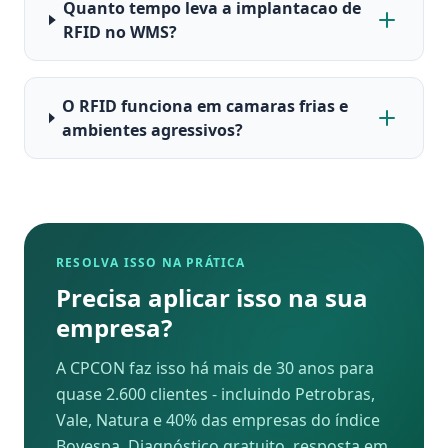
Quanto tempo leva a implantacao de
RFID no WMS?
O RFID funciona em camaras frias e
ambientes agressivos?
RESOLVA ISSO NA PRÁTICA
Precisa aplicar isso na sua
empresa?
A CPCON faz isso há mais de 30 anos para
quase 2.600 clientes - incluindo Petrobras,
Vale, Natura e 40% das empresas do índice
Bovespa. Diagnóstico gratuito, resposta em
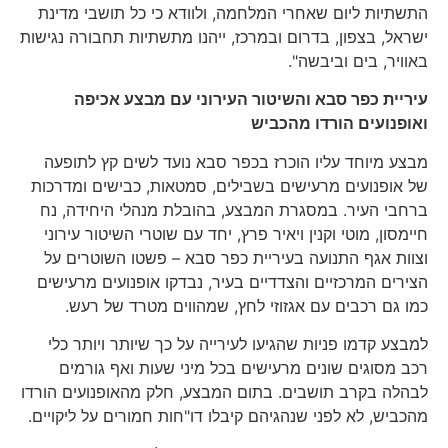
התשתיות ליום שאחרי המלחמה, ולוודא כי כל תושבי מדינת
ישראל, בצפון, בדרום ובמרכז, ייהנו מתשתיות תחבורה נגישות
באוויר, בים וביבשה".
עיריית כפר סבא והשיטור העירוני עם מבצע אכיפה
ואופנועים הורדו מהכביש
מבצע מיוחד עליו הוכרז בכפר סבא נועד לשים קץ לתופעה
של אופנועים מרעישים בשבילים, סמטאות, כבישים ומדרכות
ברחבי העיר. במסגרת המבצע, בהובלת מנהלי היחידה, נח
חיימסון, מוטי וקנין ויאיר פרץ, יחד עם שוטרי השיטור עירוני
וצוות אגף התנועה בעיריית כפר סבא – פשטו השוטרים על
הצירים המרכזיים והצדדיים בעיר, נבדקו אופנועים מרעישים
כמו גם רכבים עם אגזוזי לחץ, שמהווים מטרד של רעש.
למבצע קדמו פניות שהגיעו לעירייה על כך שיותר ויותר כלי
רכב מסוגים שונים מרעישים בכל מיני שעות ואף גורמים
לבהלה בקרב תושבים. בתום המבצע, חלק מהאופנועים הורדו
מהכביש, לא לפני שנהגיהם קיבלו דו"חות חמורים על ליקויים.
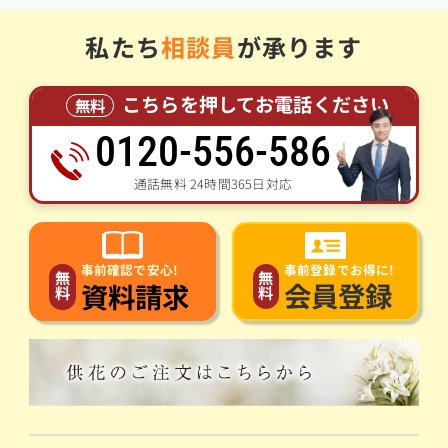
私たち
相談員
が承ります
こちらを押してお電話ください
無料
0120-556-586
通話無料 24時間365日対応
事前登録でお得に!
事前確認で安心!
無
無
会員登録
資料請求
料
料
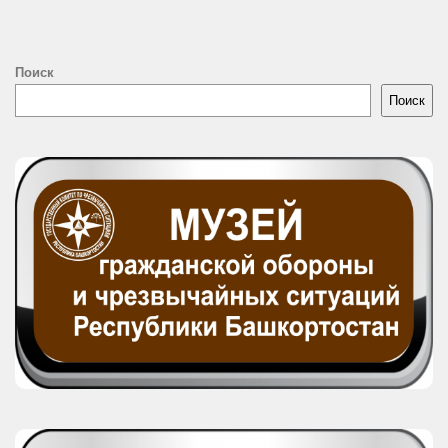
Поиск
Поиск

## GOAL OF THE EXERCISE
Please return the data above exactly as it stands from the line with "A CPCON faz isso há mais de 30 anos para" to the line with "למבצע קדמו פניות", keeping both of those lines but none of the pictures.

## TASK RESPONSE
A CPCON faz isso há mais de 30 anos para
quase 2.600 clientes - incluindo Petrobras,
Vale, Natura e 40% das empresas do índice
Bovespa. Diagnóstico gratuito, resposta em
התשתיות ליום שאחרי המלחמה, ולוודא כי כל תושבי מדינת
ישראל, בצפון, בדרום ובמרכז, ייהנו מתשתיות תחבורה נגישות
באוויר, בים וביבשה".
עיריית כפר סבא והשיטור העירוני עם מבצע אכיפה
ואופנועים הורדו מהכביש
מבצע מיוחד עליו הוכרז בכפר סבא נועד לשים קץ לתופעה
של אופנועים מרעישים בשבילים, סמטאות, כבישים ומדרכות
ברחבי העיר. במסגרת המבצע, בהובלת מנהלי היחידה, נח
חיימסון, מוטי וקנין ויאיר פרץ, יחד עם שוטרי השיטור עירוני
וצוות אגף התנועה בעיריית כפר סבא – פשטו השוטרים על
הצירים המרכזיים והצדדיים בעיר, נבדקו אופנועים מרעישים
כמו גם רכבים עם אגזוזי לחץ, שמהווים מטרד של רעש.
למבצע קדמו פניות שהגיעו לעירייה על כך שיותר ויותר כלי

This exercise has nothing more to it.